All of this seems pretty clear to me. The promoter tried to get off easy when Nicole died. I think
they know they were in the wrong. Their claim that there was never more than $250,000 of prize money
available is very weak and wreaks of bad faith.

"Kurgan Gringioni" <[email protected]> wrote in message
news:[email protected]...
>
> "Scott Hendricks" <[email protected]> wrote in message
> news:[email protected]...
> > Before you disparage someone's character so strongly, how about having the courtesy and courage
> > to at least post your name.
> >
> > As for the efforts of Gord and the Mercury team to get the prize money for the BMC series, which
> > you said were tasteless, you first have to ask the question:
> >
> > Did BMC pay the money to the family, as Gord and the team suggested, or did they just keep the
> > money and hope no one noticed?
> >
> > While it may seem tasteless to pursue the prize money in the courts, if BMC paid the money to
> > Nicole's family, but... I think they are perfectly within their rights to pursue the issue if
> > BMC did not pay.
>
>
> The bonus was to have been paid if all the BMC races were won by the same rider.
>
> Mercury/Gord didn't win all the races. The last one was called up because
of
> NR's death.
 
K

Kurgan Gringion

Guest
"Nick Burns" <[email protected]> wrote in message
news:[email protected]...
> I don't know if I have the story right, but it seems that the promoter was at fault for 2 reasons.
> The first is that they did not offer an
alternative
> to the last race that was cancelled. The second is that they state there
was
> never more than $250,000 available in total and yet there was always the possibility that 2
> athletes (one man and one woman) that could each win. After the fact, they say it was intended
> that it would be divided in the case that a man and a woman both won, and that the total prize
> money of $250,000 was in fact distributed. Imagine if the accident did not happen
and
> both Nicole and Fraser won. The way I see it, if the promoter gave
$500,000
> to the fund and if they had the permission of the only athlete eligible at that point (Fraser) to
> do that, then Fraser would be out of luck. However, since only half of the total theoretical prize
> was distributed, and Fraser was the only eligible athlete, I think he does have a cause of action.

<snip>

One thing though: the women's race was completed an NR did not win. People keep forgetting that.

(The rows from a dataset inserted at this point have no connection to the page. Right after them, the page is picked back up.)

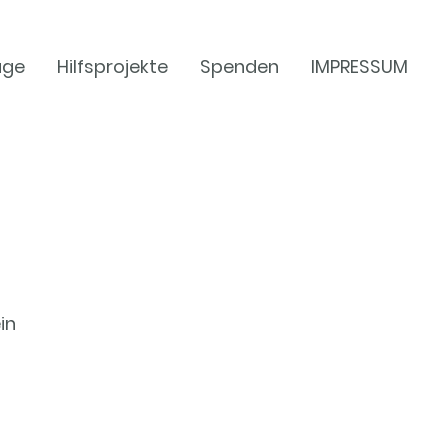
age
Hilfsprojekte
Spenden
IMPRESSUM
in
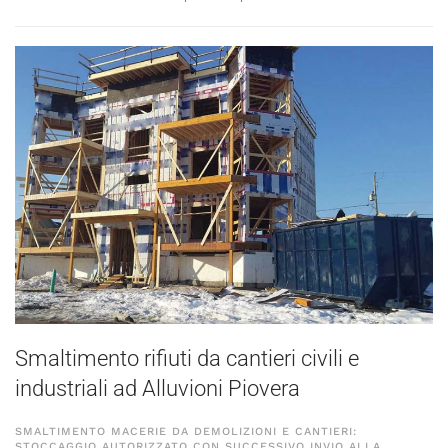
Smaltimento rifiuti da cantieri civili e
industriali ad Alluvioni Piovera
SMALTIMENTO MACERIE DA DEMOLIZIONI E CANTIERI:
STOCCAGGIO AUTORIZZATO CON SUCCESSIVO INVIO ALLA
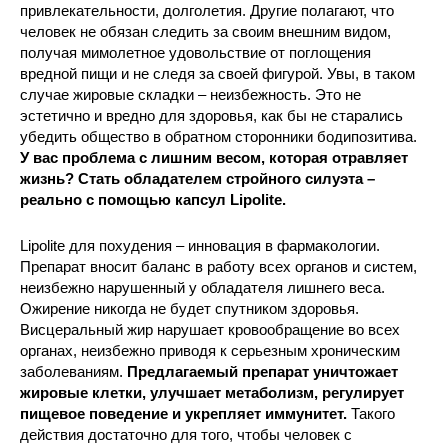
привлекательности, долголетия. Другие полагают, что
человек не обязан следить за своим внешним видом,
получая мимолетное удовольствие от поглощения
вредной пищи и не следя за своей фигурой. Увы, в таком
случае жировые складки – неизбежность. Это не
эстетично и вредно для здоровья, как бы не старались
убедить общество в обратном сторонники бодипозитива.
У вас проблема с лишним весом, которая отравляет
жизнь? Стать обладателем стройного силуэта –
реально с помощью капсул Lipolite.
Lipolite для похудения – инновация в фармакологии.
Препарат вносит баланс в работу всех органов и систем,
неизбежно нарушенный у обладателя лишнего веса.
Ожирение никогда не будет спутником здоровья.
Висцеральный жир нарушает кровообращение во всех
органах, неизбежно приводя к серьезным хроническим
заболеваниям.
Предлагаемый препарат уничтожает
жировые клетки, улучшает метаболизм, регулирует
пищевое поведение и укрепляет иммунитет.
Такого
действия достаточно для того, чтобы человек с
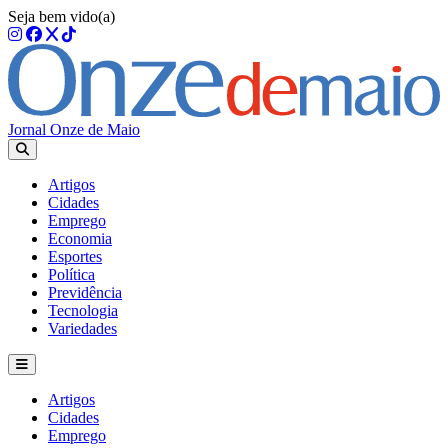
Seja bem vido(a)
Jornal Onze de Maio
Artigos
Cidades
Emprego
Economia
Esportes
Política
Previdência
Tecnologia
Variedades
Artigos
Cidades
Emprego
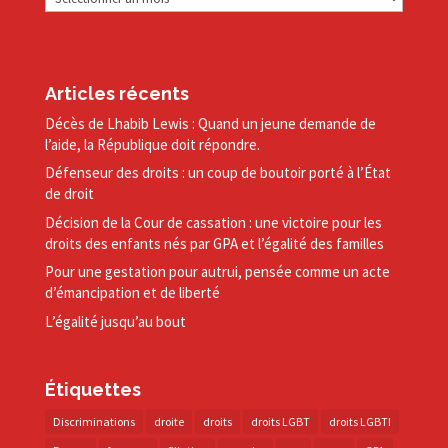
Articles récents
Décès de Lhabib Lewis : Quand un jeune demande de
l’aide, la République doit répondre.
Défenseur des droits : un coup de boutoir porté à l’État
de droit
Décision de la Cour de cassation : une victoire pour les
droits des enfants nés par GPA et l’égalité des familles
Pour une gestation pour autrui, pensée comme un acte
d’émancipation et de liberté
L’égalité jusqu’au bout
Étiquettes
Discriminations
droite
droits
droits LGBT
droits LGBTI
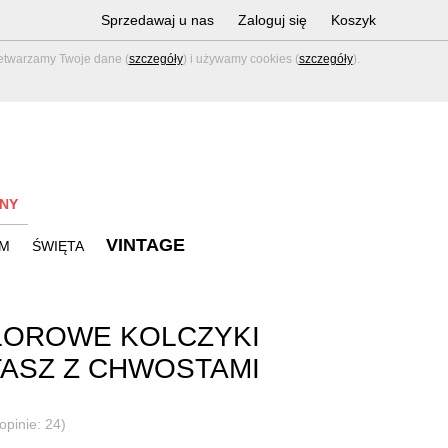
Sprzedawaj u nas
Zaloguj się
Koszyk
zetwarzamy Twoje dane (
szczegóły
) i używamy cookies (
szczegóły
).
NY
VINTAGE
M
ŚWIĘTA
LOROWE KOLCZYKI
ASZ Z CHWOSTAMI
opinie: 24)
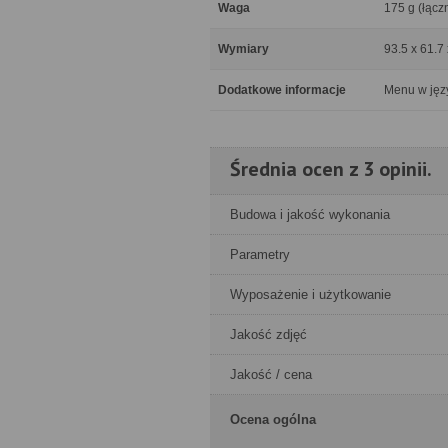
Waga
175 g (łączn
Wymiary
93.5 x 61.7
Dodatkowe informacje
Menu w jęz
Średnia ocen z 3 opinii.
Budowa i jakość wykonania
Parametry
Wyposażenie i użytkowanie
Jakość zdjęć
Jakość / cena
Ocena ogólna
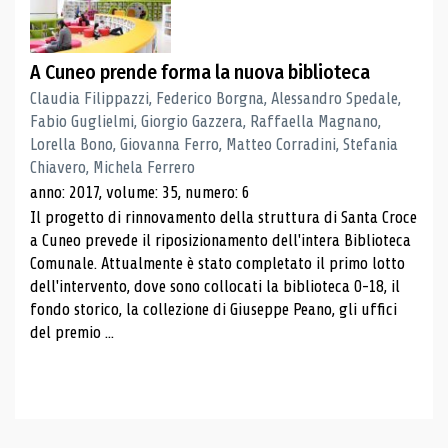
A Cuneo prende forma la nuova biblioteca
Claudia Filippazzi, Federico Borgna, Alessandro Spedale,
Fabio Guglielmi, Giorgio Gazzera, Raffaella Magnano,
Lorella Bono, Giovanna Ferro, Matteo Corradini, Stefania
Chiavero, Michela Ferrero
anno: 2017, volume: 35, numero: 6
Il progetto di rinnovamento della struttura di Santa Croce
a Cuneo prevede il riposizionamento dell'intera Biblioteca
Comunale. Attualmente è stato completato il primo lotto
dell'intervento, dove sono collocati la biblioteca 0-18, il
fondo storico, la collezione di Giuseppe Peano, gli uffici
del premio ...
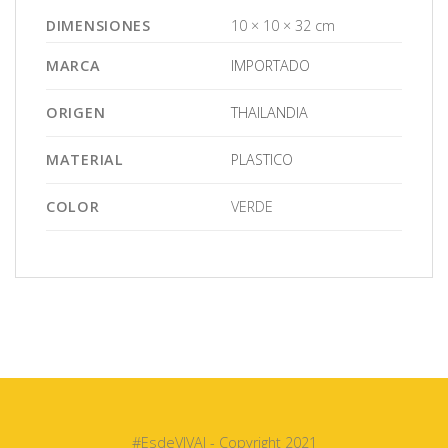
DIMENSIONES
10 × 10 × 32 cm
MARCA
IMPORTADO
ORIGEN
THAILANDIA
MATERIAL
PLASTICO
COLOR
VERDE
#EsdeVIVAI - Copyright 2021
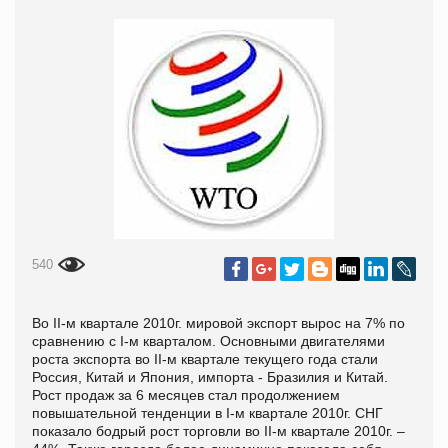
540
Во II-м квартале 2010г. мировой экспорт вырос на 7% по
сравнению с I-м кварталом. Основными двигателями
роста экспорта во II-м квартале текущего года стали
Россия, Китай и Япония, импорта - Бразилия и Китай.
Рост продаж за 6 месяцев стал продолжением
повышательной тенденции в I-м квартале 2010г. СНГ
показало бодрый рост торговли во II-м квартале 2010г. –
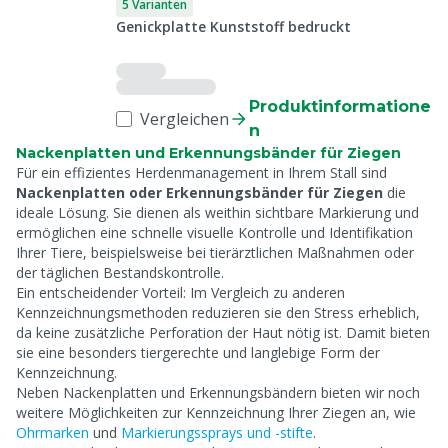
5 Varianten
Genickplatte Kunststoff bedruckt
Produktinformatione
Vergleichen
n
Nackenplatten und Erkennungsbänder für Ziegen
Für ein effizientes Herdenmanagement in Ihrem Stall sind
Nackenplatten oder Erkennungsbänder für Ziegen
die
ideale Lösung. Sie dienen als weithin sichtbare Markierung und
ermöglichen eine schnelle visuelle Kontrolle und Identifikation
Ihrer Tiere, beispielsweise bei tierärztlichen Maßnahmen oder
der täglichen Bestandskontrolle.
Ein entscheidender Vorteil: Im Vergleich zu anderen
Kennzeichnungsmethoden reduzieren sie den Stress erheblich,
da keine zusätzliche Perforation der Haut nötig ist. Damit bieten
sie eine besonders tiergerechte und langlebige Form der
Kennzeichnung.
Neben Nackenplatten und Erkennungsbändern bieten wir noch
weitere Möglichkeiten zur Kennzeichnung Ihrer Ziegen an, wie
Ohrmarken
und
Markierungssprays und -stifte
.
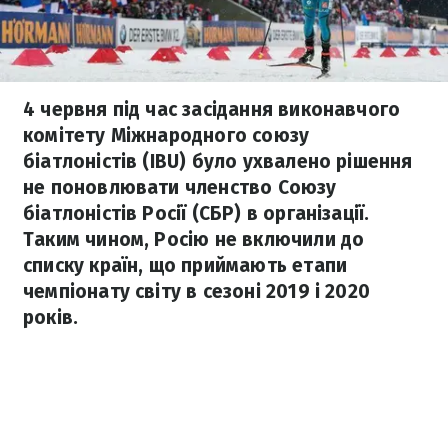
4 червня під час засідання виконавчого
комітету Міжнародного союзу
біатлоністів (IBU) було ухвалено рішення
не поновлювати членство Союзу
біатлоністів Росії (СБР) в організації.
Таким чином, Росію не включили до
списку країн, що приймають етапи
чемпіонату світу в сезоні 2019 і 2020
років.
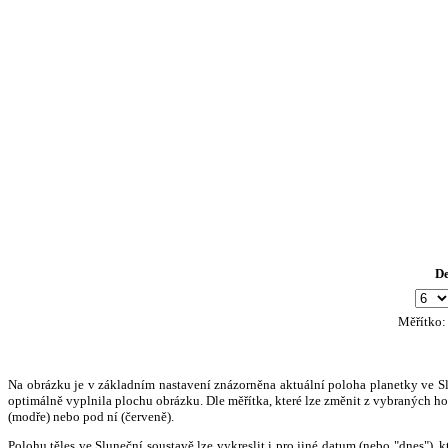
D
Měřítko
Na obrázku je v základním nastavení znázorněna aktuální poloha planetky ve Slun
optimálně vyplnila plochu obrázku. Dle měřítka, které lze změnit z vybraných hod
(modře) nebo pod ní (červeně).
Polohu těles ve Sluneční soustavě lze vykreslit i pro jiné datum (nebo "dnes")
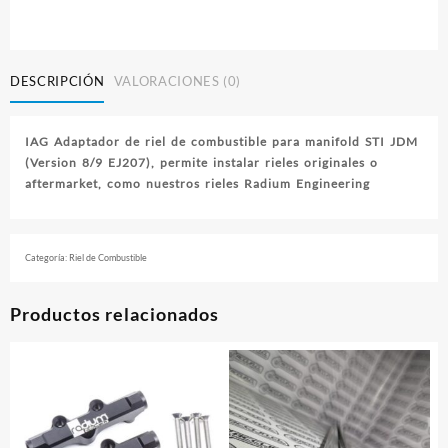
de
riel
de
combustible
DESCRIPCIÓN
VALORACIONES (0)
STI
JDM
cantidad
IAG Adaptador de riel de combustible para manifold STI JDM
(Version 8/9 EJ207), permite instalar rieles originales o
aftermarket, como nuestros rieles Radium Engineering
Categoría:
Riel de Combustible
Productos relacionados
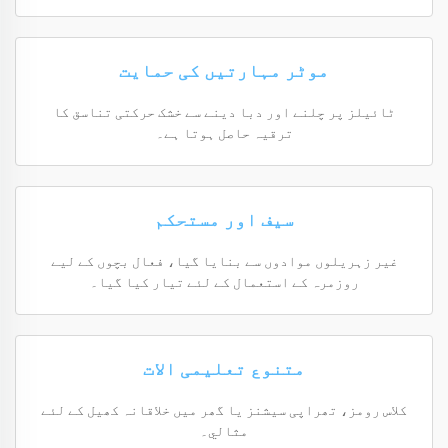
موٹر مہارتیں کی حمایت
ٹائیلز پر چلنے اور دبا دینے سے خشک حرکتی تناسق کا
ترقیہ حاصل ہوتا ہے۔
سیف اور مستحکم
غیر زہریلوں موادوں سے بنایا گیا، فعال بچوں کے لیے
روزمرہ کے استعمال کے لئے تیار کیا گیا۔
متنوع تعلیمی الات
کلاس رومز، تھراپی سیشنز یا گھر میں خلاقانہ کھیل کے لئے
مثالي۔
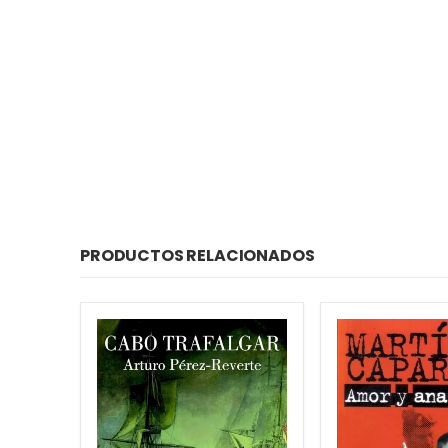
PRODUCTOS RELACIONADOS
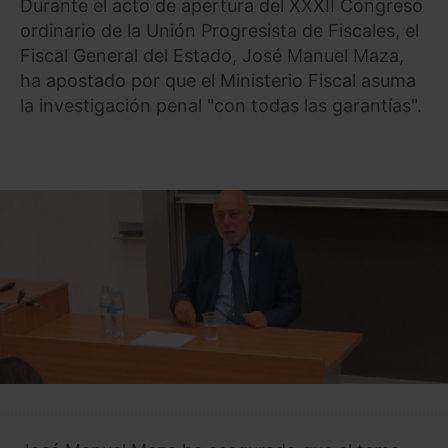
Durante el acto de apertura del XXXII Congreso
ordinario de la Unión Progresista de Fiscales, el
Fiscal General del Estado, José Manuel Maza,
ha apostado por que el Ministerio Fiscal asuma
la investigación penal "con todas las garantías".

Therefore, the most BMC was on the hook for was $250,000, and the men supposedly agreed the bonus
could be paid to her memorial fund.
 
C

Casey Kerrigan

Guest
In article <[email protected]>, Kurgan Gringioni
<[email protected]> wrote:

> One thing though: the women's race was completed an NR did not win. People keep forgetting that.
>
>
> Therefore, the most BMC was on the hook for was $250,000, and the men supposedly agreed the bonus
> could be paid to her memorial fund.
>
>

There was only one man in the running to win the bonus so I'm not sure the opinion of other men in
the race about what to do with the bonus money holds much worth. Right after the death of a friend
isn't exactly the best time to be making important financial decisions. Technically there wasn't
even a memorial fund to donate anything to that day. It probably would have been best to have people
most impacted get together after emotions had a chance to settle down and decide what to be about
the canceled 4th race in the series.